** Goal 1 **
Rewrite the passage of the CODT text starting at "Welcome back, this" and ending at "data modeling tool.", with "webinar" changed to "tutorial".

** Text **
+-------+

Semantics for extra large Banks - Configurable Ontology to Data model Transformation

The Configurable Ontology to Data Model Transformation (CODT) technology created the 3,074-entity FIBO Data Model. The US Patent and Trademark Office issued patent #12,038,939, which opens CODT for Financial Institutions.
The first video, focused on the model content and structure is available on the FIB-DM website.
This second part of the tutorial is a deep dive into the ETL (Extract, Transform, and Load) inspired approach. Patented Metadata Sets for Ontology, Entity-Relationship model, and the specific Data Modeling Tool are self-populating. We extract Ontology metadata using SPARQL queries, MS Power Query, Excel formulas, and Visual Basic for Applications code for transformations. CODT also operates in reverse mode, transforming Data Models into RDF/OWL.

Presentation

The updated PowerPoint deck reflects the granted patent.

I recommend watching the video first and then downloading a PDF of the PowerPoint for your reference. The video demos the screenshots in PowerDesigner and MS Excel; the voiceover has twice the word count because it explains the diagrams.

Transcript

Welcome back, this is the second introduction.
It is where version 1.0, “Atlantic” meets Microsoft Power Query. In this stack we show how the actual transformation works. You will see it in MS-Excel using Power Query and the “M” language. The patent-pending technology that created the FIBO Data Model.
As we have seen in the first part of the webinar video, the old OWL-file parsing approach doesn’t produce usable data models, and it cannot cope with very large ontologies. The new approach is inspired by ETL. It creates high-quality models and the technology is fully scalable, and configurable. With ETL, we start with RDF/OWL, the ontology: We Extract Transform and Load into the data modeling tool.
Behind the scenes are Metadata Sets, MDS. They are keyed records holding properties for all objects of the model. For example, we have metadata set for entities that has 4,568 records. There are three types of metadata sets: The ontology metadata sets; they hold the record extracted from the ontology platform. Entity-Relationship metadata sets transform the ontology metadata into entity-relationship metadata. PowerDesigner (or any other tool) metadata sets are ready to load into the modeling/development platform.
The metadata sets are a novel approach to model transformation. Let me define it: Metadata Sets is metadata stored in data sets. We have all seen that before. Think of System Tables on the relational database. They are data sets that hold metadata, let’s say about a database table or database columns. The CODT metadata sets an isomorphic representation of ontology, entity-relationship, and data modeling tool-specific metadata.
The transformation is a two-step process: Step one transforms the ontology metadata into generic entity-relationship metadata. The second step transforms the generic er meter data into tool-specific metadata. The same generic metadata set is the source for both PowerDesigner and Sparx EA metadata sets.

+-------+

** Goal 2 **
Format the lines of the entries, starting at the line containing "241: (132, 169)" and ending at the last line of the entries, as a JSON list of strings with one string per line. Skip blank lines, and leave the picture markers out of the list.

+-------+

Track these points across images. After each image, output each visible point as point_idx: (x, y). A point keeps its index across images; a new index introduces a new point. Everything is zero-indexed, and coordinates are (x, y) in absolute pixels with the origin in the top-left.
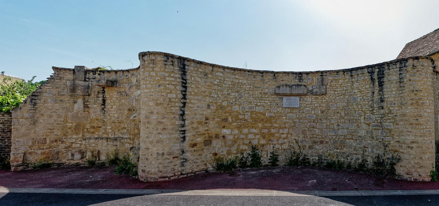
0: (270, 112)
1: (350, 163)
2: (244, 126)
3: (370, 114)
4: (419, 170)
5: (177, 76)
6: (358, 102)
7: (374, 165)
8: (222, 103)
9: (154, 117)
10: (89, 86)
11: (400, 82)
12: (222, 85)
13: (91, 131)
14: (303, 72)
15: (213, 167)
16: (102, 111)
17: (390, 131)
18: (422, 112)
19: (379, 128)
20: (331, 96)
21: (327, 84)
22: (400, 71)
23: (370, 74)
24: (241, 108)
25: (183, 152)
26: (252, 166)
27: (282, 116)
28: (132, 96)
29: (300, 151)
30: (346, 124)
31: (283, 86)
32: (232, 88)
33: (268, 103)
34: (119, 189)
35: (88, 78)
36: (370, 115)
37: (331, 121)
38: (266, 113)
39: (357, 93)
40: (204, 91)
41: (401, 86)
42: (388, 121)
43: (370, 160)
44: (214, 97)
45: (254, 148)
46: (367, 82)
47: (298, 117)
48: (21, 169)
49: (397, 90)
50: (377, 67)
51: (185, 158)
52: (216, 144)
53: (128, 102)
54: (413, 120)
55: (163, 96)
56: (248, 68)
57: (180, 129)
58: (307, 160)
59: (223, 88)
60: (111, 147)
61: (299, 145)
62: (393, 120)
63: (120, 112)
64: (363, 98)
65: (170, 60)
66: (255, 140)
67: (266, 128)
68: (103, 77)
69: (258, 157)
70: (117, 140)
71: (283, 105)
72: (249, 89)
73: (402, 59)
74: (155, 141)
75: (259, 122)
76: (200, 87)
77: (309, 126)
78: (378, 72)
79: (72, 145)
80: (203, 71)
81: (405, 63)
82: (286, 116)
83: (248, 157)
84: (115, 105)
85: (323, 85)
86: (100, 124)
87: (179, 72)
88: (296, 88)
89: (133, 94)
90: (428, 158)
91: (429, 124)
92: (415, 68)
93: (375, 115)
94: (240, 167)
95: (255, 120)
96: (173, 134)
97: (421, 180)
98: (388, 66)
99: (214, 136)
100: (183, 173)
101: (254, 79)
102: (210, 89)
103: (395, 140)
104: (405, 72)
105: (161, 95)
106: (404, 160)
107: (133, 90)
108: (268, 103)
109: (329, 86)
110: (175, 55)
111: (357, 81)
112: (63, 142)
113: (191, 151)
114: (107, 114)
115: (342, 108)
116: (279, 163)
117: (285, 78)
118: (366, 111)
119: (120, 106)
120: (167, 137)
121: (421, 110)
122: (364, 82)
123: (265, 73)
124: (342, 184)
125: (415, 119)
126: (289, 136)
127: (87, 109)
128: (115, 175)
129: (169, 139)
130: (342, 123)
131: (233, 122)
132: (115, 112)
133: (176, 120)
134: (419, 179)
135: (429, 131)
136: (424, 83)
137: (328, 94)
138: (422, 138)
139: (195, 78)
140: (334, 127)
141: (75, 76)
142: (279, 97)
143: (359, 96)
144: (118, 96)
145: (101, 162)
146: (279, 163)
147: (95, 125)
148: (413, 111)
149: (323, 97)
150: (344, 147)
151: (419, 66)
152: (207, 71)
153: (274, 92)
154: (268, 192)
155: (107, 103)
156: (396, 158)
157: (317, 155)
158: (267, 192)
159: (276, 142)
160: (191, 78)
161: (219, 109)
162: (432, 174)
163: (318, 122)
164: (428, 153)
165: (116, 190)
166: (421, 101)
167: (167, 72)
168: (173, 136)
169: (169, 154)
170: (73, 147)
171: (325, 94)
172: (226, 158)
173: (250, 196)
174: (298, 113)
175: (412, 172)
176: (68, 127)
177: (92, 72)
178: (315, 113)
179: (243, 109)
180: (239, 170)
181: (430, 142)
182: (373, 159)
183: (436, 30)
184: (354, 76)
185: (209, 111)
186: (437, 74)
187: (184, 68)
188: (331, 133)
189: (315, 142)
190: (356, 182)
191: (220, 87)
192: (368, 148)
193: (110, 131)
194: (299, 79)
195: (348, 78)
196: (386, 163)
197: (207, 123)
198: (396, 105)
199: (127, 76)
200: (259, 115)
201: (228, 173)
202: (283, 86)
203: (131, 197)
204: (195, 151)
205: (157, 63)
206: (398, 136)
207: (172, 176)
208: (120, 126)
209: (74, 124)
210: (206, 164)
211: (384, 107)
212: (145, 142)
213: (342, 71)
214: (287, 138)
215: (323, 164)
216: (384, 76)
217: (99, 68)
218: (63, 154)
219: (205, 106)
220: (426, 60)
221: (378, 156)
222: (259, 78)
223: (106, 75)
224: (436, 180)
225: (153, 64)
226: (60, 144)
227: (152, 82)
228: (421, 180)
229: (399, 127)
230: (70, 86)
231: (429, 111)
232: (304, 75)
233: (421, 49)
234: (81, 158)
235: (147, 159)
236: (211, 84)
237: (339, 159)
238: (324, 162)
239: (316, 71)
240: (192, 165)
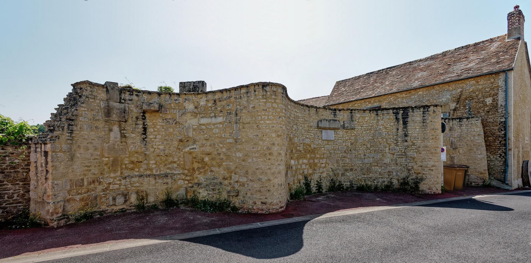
1: (377, 185)
4: (437, 186)
6: (383, 136)
10: (125, 110)
11: (423, 122)
13: (130, 167)
17: (414, 158)
19: (403, 156)
20: (359, 131)
21: (356, 120)
22: (423, 114)
23: (395, 114)
35: (123, 100)
42: (412, 151)
48: (64, 224)
49: (420, 128)
54: (433, 150)
70: (167, 176)
71: (322, 138)
78: (403, 113)
79: (110, 187)
81: (428, 109)
86: (141, 158)
103: (418, 165)
104: (428, 115)
109: (357, 122)
111: (382, 120)
112: (100, 183)
114: (149, 146)
118: (391, 143)
126: (327, 165)
132: (160, 143)
137: (356, 129)
140: (361, 157)
141: (109, 96)
144: (163, 124)
147: (134, 159)
150: (370, 173)
155: (149, 132)
170: (111, 188)
176: (104, 162)
189: (346, 170)
193: (154, 166)
194: (334, 114)
206: (421, 162)
209: (111, 159)
211: (408, 140)
214: (325, 167)
216: (408, 117)
218: (101, 198)
225: (275, 95)
226: (97, 186)
227: (274, 114)
230: (104, 108)
235: (269, 191)
237: (367, 183)
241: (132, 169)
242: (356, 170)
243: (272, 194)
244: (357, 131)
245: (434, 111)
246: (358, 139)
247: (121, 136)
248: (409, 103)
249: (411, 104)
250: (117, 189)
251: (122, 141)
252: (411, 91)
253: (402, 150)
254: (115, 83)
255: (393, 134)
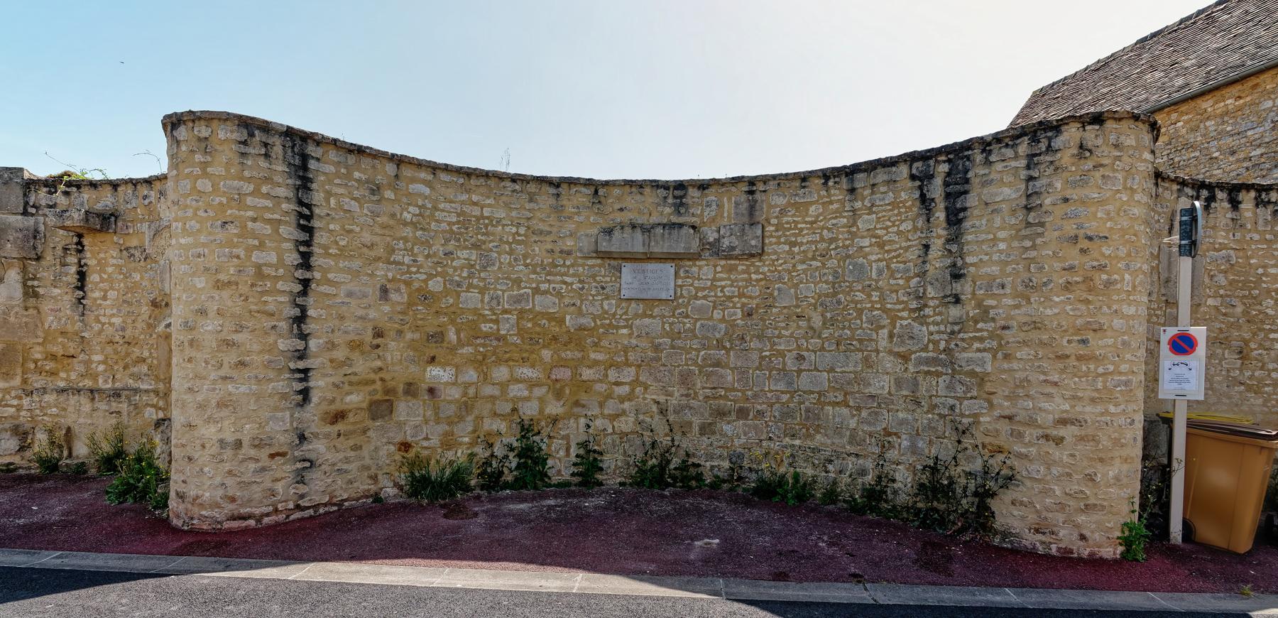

+-------+

** Response 1 **
Welcome back, this is the second introduction.
It is where version 1.0, “Atlantic” meets Microsoft Power Query. In this stack we show how the actual transformation works. You will see it in MS-Excel using Power Query and the “M” language. The patent-pending technology that created the FIBO Data Model.
As we have seen in the first part of the tutorial video, the old OWL-file parsing approach doesn’t produce usable data models, and it cannot cope with very large ontologies. The new approach is inspired by ETL. It creates high-quality models and the technology is fully scalable, and configurable. With ETL, we start with RDF/OWL, the ontology: We Extract Transform and Load into the data modeling tool.

** Response 2 **
[
  "241: (132, 169)",
  "242: (356, 170)",
  "243: (272, 194)",
  "244: (357, 131)",
  "245: (434, 111)",
  "246: (358, 139)",
  "247: (121, 136)",
  "248: (409, 103)",
  "249: (411, 104)",
  "250: (117, 189)",
  "251: (122, 141)",
  "252: (411, 91)",
  "253: (402, 150)",
  "254: (115, 83)",
  "255: (393, 134)"
]